Senior Editor of Strife, Tom Colley, interviews Kelsey Hoppe on Chasing Misery


Strife, a graduate-led, London based, journal on conflict interviews Kelsey Hoppe about Chasing Misery. To read the full interview, click here.

What is the central message of the book?

I don’t know if the book has a central message but I think that some of the themes that run through the book are vulnerability, empathy and compassion. The authors of a number of essays discuss the emotional toll the work takes on them and how they deal with it. Some of them are quite raw. When we see and experience things that are difficult we take those things inside ourselves and we have to process them in some way. You would either have to be incredibly callous or super-human to pretend that you can work with dead and dying people, people who have had their choices in life stripped away by war and disaster, have your friends and colleagues killed, and not have that affect you in some way. To not want to tell that story. Antjie Krog said that ‘we tell stories not to die of life.’ I think that’s true and I think that’s what we’re doing here. We’re telling our stories in order not to die of life.


Chasing Misery focuses specifically on the role of women in humanitarian responses. Why focus specifically on women?

I get asked this question a lot and I do really believe that men have contributed as much as women in humanitarian aid work.
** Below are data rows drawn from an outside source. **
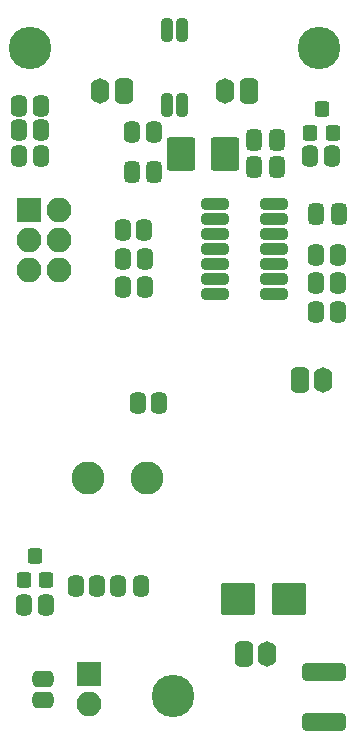
<source format=gbr>
%TF.GenerationSoftware,KiCad,Pcbnew,7.0.5-7.0.5~ubuntu20.04.1*%
%TF.CreationDate,2023-06-23T07:32:12+02:00*%
%TF.ProjectId,ModuleV440,4d6f6475-6c65-4563-9434-302e6b696361,rev?*%
%TF.SameCoordinates,Original*%
%TF.FileFunction,Soldermask,Top*%
%TF.FilePolarity,Negative*%
%FSLAX46Y46*%
G04 Gerber Fmt 4.6, Leading zero omitted, Abs format (unit mm)*
G04 Created by KiCad (PCBNEW 7.0.5-7.0.5~ubuntu20.04.1) date 2023-06-23 07:32:12*
%MOMM*%
%LPD*%
G01*
G04 APERTURE LIST*
G04 Aperture macros list*
%AMRoundRect*
0 Rectangle with rounded corners*
0 $1 Rounding radius*
0 $2 $3 $4 $5 $6 $7 $8 $9 X,Y pos of 4 corners*
0 Add a 4 corners polygon primitive as box body*
4,1,4,$2,$3,$4,$5,$6,$7,$8,$9,$2,$3,0*
0 Add four circle primitives for the rounded corners*
1,1,$1+$1,$2,$3*
1,1,$1+$1,$4,$5*
1,1,$1+$1,$6,$7*
1,1,$1+$1,$8,$9*
0 Add four rect primitives between the rounded corners*
20,1,$1+$1,$2,$3,$4,$5,0*
20,1,$1+$1,$4,$5,$6,$7,0*
20,1,$1+$1,$6,$7,$8,$9,0*
20,1,$1+$1,$8,$9,$2,$3,0*%
G04 Aperture macros list end*
%ADD10RoundRect,0.350000X0.150000X-0.662500X0.150000X0.662500X-0.150000X0.662500X-0.150000X-0.662500X0*%
%ADD11RoundRect,0.450000X0.350000X0.625000X-0.350000X0.625000X-0.350000X-0.625000X0.350000X-0.625000X0*%
%ADD12O,1.600000X2.150000*%
%ADD13C,3.600000*%
%ADD14RoundRect,0.450000X0.262500X0.450000X-0.262500X0.450000X-0.262500X-0.450000X0.262500X-0.450000X0*%
%ADD15RoundRect,0.450000X-0.350000X-0.625000X0.350000X-0.625000X0.350000X0.625000X-0.350000X0.625000X0*%
%ADD16RoundRect,0.200000X0.400000X-0.450000X0.400000X0.450000X-0.400000X0.450000X-0.400000X-0.450000X0*%
%ADD17RoundRect,0.443750X-0.243750X-0.456250X0.243750X-0.456250X0.243750X0.456250X-0.243750X0.456250X0*%
%ADD18RoundRect,0.350000X-0.825000X-0.150000X0.825000X-0.150000X0.825000X0.150000X-0.825000X0.150000X0*%
%ADD19RoundRect,0.450000X-0.262500X-0.450000X0.262500X-0.450000X0.262500X0.450000X-0.262500X0.450000X0*%
%ADD20RoundRect,0.450000X-0.250000X-0.475000X0.250000X-0.475000X0.250000X0.475000X-0.250000X0.475000X0*%
%ADD21RoundRect,0.450000X0.250000X0.475000X-0.250000X0.475000X-0.250000X-0.475000X0.250000X-0.475000X0*%
%ADD22RoundRect,0.450000X-1.450000X0.312500X-1.450000X-0.312500X1.450000X-0.312500X1.450000X0.312500X0*%
%ADD23RoundRect,0.450000X0.450000X-0.262500X0.450000X0.262500X-0.450000X0.262500X-0.450000X-0.262500X0*%
%ADD24RoundRect,0.200000X1.250000X1.150000X-1.250000X1.150000X-1.250000X-1.150000X1.250000X-1.150000X0*%
%ADD25RoundRect,0.200000X-0.850000X-0.850000X0.850000X-0.850000X0.850000X0.850000X-0.850000X0.850000X0*%
%ADD26O,2.100000X2.100000*%
%ADD27RoundRect,0.200000X-1.000000X-1.200000X1.000000X-1.200000X1.000000X1.200000X-1.000000X1.200000X0*%
%ADD28C,2.800000*%
G04 APERTURE END LIST*
D10*
%TO.C,U1*%
X14390000Y53762500D03*
X15660000Y53762500D03*
X15660000Y60137500D03*
X14390000Y60137500D03*
%TD*%
D11*
%TO.C,RX1*%
X10700000Y54950000D03*
D12*
X8700000Y54950000D03*
%TD*%
D13*
%TO.C,REF\u002A\u002A*%
X2750000Y58600000D03*
%TD*%
%TO.C,REF\u002A\u002A*%
X27250000Y58600000D03*
%TD*%
D14*
%TO.C,R16*%
X3662500Y53650000D03*
X1837500Y53650000D03*
%TD*%
%TO.C,R19*%
X13712500Y28500000D03*
X11887500Y28500000D03*
%TD*%
D15*
%TO.C,EXTTEMP1*%
X25600000Y30450000D03*
D12*
X27600000Y30450000D03*
%TD*%
D11*
%TO.C,TX1*%
X21300000Y54950000D03*
D12*
X19300000Y54950000D03*
%TD*%
D16*
%TO.C,Q1*%
X2225000Y13550000D03*
X4125000Y13550000D03*
X3175000Y15550000D03*
%TD*%
D17*
%TO.C,D4*%
X1837500Y49450000D03*
X3712500Y49450000D03*
%TD*%
%TO.C,D3*%
X10262500Y13035000D03*
X12137500Y13035000D03*
%TD*%
D18*
%TO.C,ATTINY841*%
X18475000Y45410000D03*
X18475000Y44140000D03*
X18475000Y42870000D03*
X18475000Y41600000D03*
X18475000Y40330000D03*
X18475000Y39060000D03*
X18475000Y37790000D03*
X23425000Y37790000D03*
X23425000Y39060000D03*
X23425000Y40330000D03*
X23425000Y41600000D03*
X23425000Y42870000D03*
X23425000Y44140000D03*
X23425000Y45410000D03*
%TD*%
D19*
%TO.C,R21*%
X27012500Y36275000D03*
X28837500Y36275000D03*
%TD*%
%TO.C,R17*%
X6637500Y13080000D03*
X8462500Y13080000D03*
%TD*%
D14*
%TO.C,R18*%
X3662500Y51625000D03*
X1837500Y51625000D03*
%TD*%
D19*
%TO.C,R5*%
X11412500Y51500000D03*
X13237500Y51500000D03*
%TD*%
%TO.C,R20*%
X27012500Y38675000D03*
X28837500Y38675000D03*
%TD*%
D16*
%TO.C,D1*%
X26510000Y51410000D03*
X28410000Y51410000D03*
X27460000Y53410000D03*
%TD*%
D20*
%TO.C,C4*%
X21775000Y50775000D03*
X23675000Y50775000D03*
%TD*%
D21*
%TO.C,C5*%
X13295000Y48110000D03*
X11395000Y48110000D03*
%TD*%
D20*
%TO.C,C1*%
X21760000Y48540000D03*
X23660000Y48540000D03*
%TD*%
D19*
%TO.C,R14*%
X27012500Y41075000D03*
X28837500Y41075000D03*
%TD*%
%TO.C,R4*%
X10662500Y38325000D03*
X12487500Y38325000D03*
%TD*%
%TO.C,R2*%
X26507500Y49460000D03*
X28332500Y49460000D03*
%TD*%
%TO.C,R3*%
X10662500Y40725000D03*
X12487500Y40725000D03*
%TD*%
%TO.C,R1*%
X10637500Y43210000D03*
X12462500Y43210000D03*
%TD*%
D22*
%TO.C,F1*%
X27650000Y5787500D03*
X27650000Y1512500D03*
%TD*%
D19*
%TO.C,R15*%
X2287500Y11450000D03*
X4112500Y11450000D03*
%TD*%
D20*
%TO.C,C2*%
X26995000Y44500000D03*
X28895000Y44500000D03*
%TD*%
D23*
%TO.C,R23*%
X3870000Y3367500D03*
X3870000Y5192500D03*
%TD*%
D24*
%TO.C,D2*%
X24700000Y11950000D03*
X20400000Y11950000D03*
%TD*%
D25*
%TO.C,REMOTE1*%
X7750000Y5575000D03*
D26*
X7750000Y3035000D03*
%TD*%
D15*
%TO.C,POWER1*%
X20850000Y7300000D03*
D12*
X22850000Y7300000D03*
%TD*%
D13*
%TO.C,REF\u002A\u002A*%
X14840000Y3700000D03*
%TD*%
D25*
%TO.C,J2*%
X2725000Y44875000D03*
D26*
X5265000Y44875000D03*
X2725000Y42335000D03*
X5265000Y42335000D03*
X2725000Y39795000D03*
X5265000Y39795000D03*
%TD*%
D27*
%TO.C,Y1*%
X15570000Y49595000D03*
X19270000Y49595000D03*
%TD*%
D28*
%TO.C,R30*%
X12660000Y22225000D03*
X7660000Y22225000D03*
%TD*%
M02*

</source>
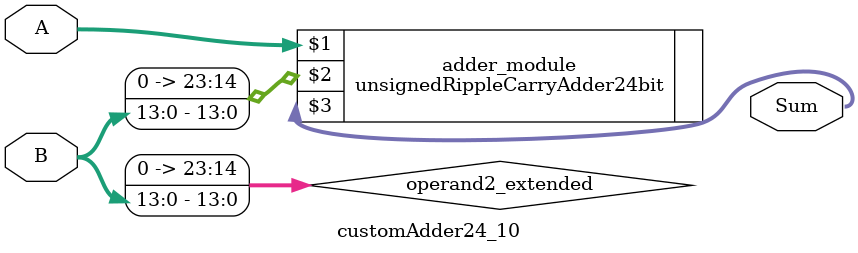
<source format=v>

module customAdder24_10(
                    input [23 : 0] A,
                    input [13 : 0] B,
                    
                    output [24 : 0] Sum
            );

    wire [23 : 0] operand2_extended;
    
    assign operand2_extended =  {10'b0, B};
    
    unsignedRippleCarryAdder24bit adder_module(
        A,
        operand2_extended,
        Sum
    );
    
endmodule
        
</source>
I also think, and wish, that more research had been done on the number of women involved in aid work. It’s a huge number. I’m guessing it’s well over half of those doing the work. Everyone brings something unique to what they do and I think women have a particular way of seeing and describing things. That is what I wanted to capture.


What are the unique challenges women face as humanitarian workers? Is being a woman advantageous in some situations?

Being a woman is certainly advantageous in certain circumstances and also a disadvantage in others. There are times and cultures in which a senior tribal elder just doesn’t want to talk to a young, white, woman to make decisions about his community’s future. Fair enough. I think we should respect that and not take it personally. If I was the Mayor of New York and half of the city was underwater and Japan sent me a huge amount of money and some 20-somethings with very little experience to fix it I would probably tell them to go get me some grown-up engineers. That said, it’s an incredible advantage at other times – especially in those same communities where men just can’t, or aren’t able, or don’t want to talk to women to get their perspective and hear their story.


What do you see as the most significant barriers humanitarian agencies face in mitigating the problems in places that they work?

This is a tough one because it’s different in every place. And even in the same location it can vary from organisation to organisation. I would say overall though it’s the politicisation of humanitarian aid. It’s tying politics to alleviating suffering. When almost all the money that aid organisations receive is from a government with specific national interests toward another government it’s very hard to say the money isn’t tied to the interests of that first government or isn’t going to be manipulated by the interests of the recipient government. I think that humanitarian aid has tried very hard to stick to the principles of neutrality and independence in conflict and disaster but, as they say, ‘life is politics’. And politics makes aid dangerous for those who deliver it.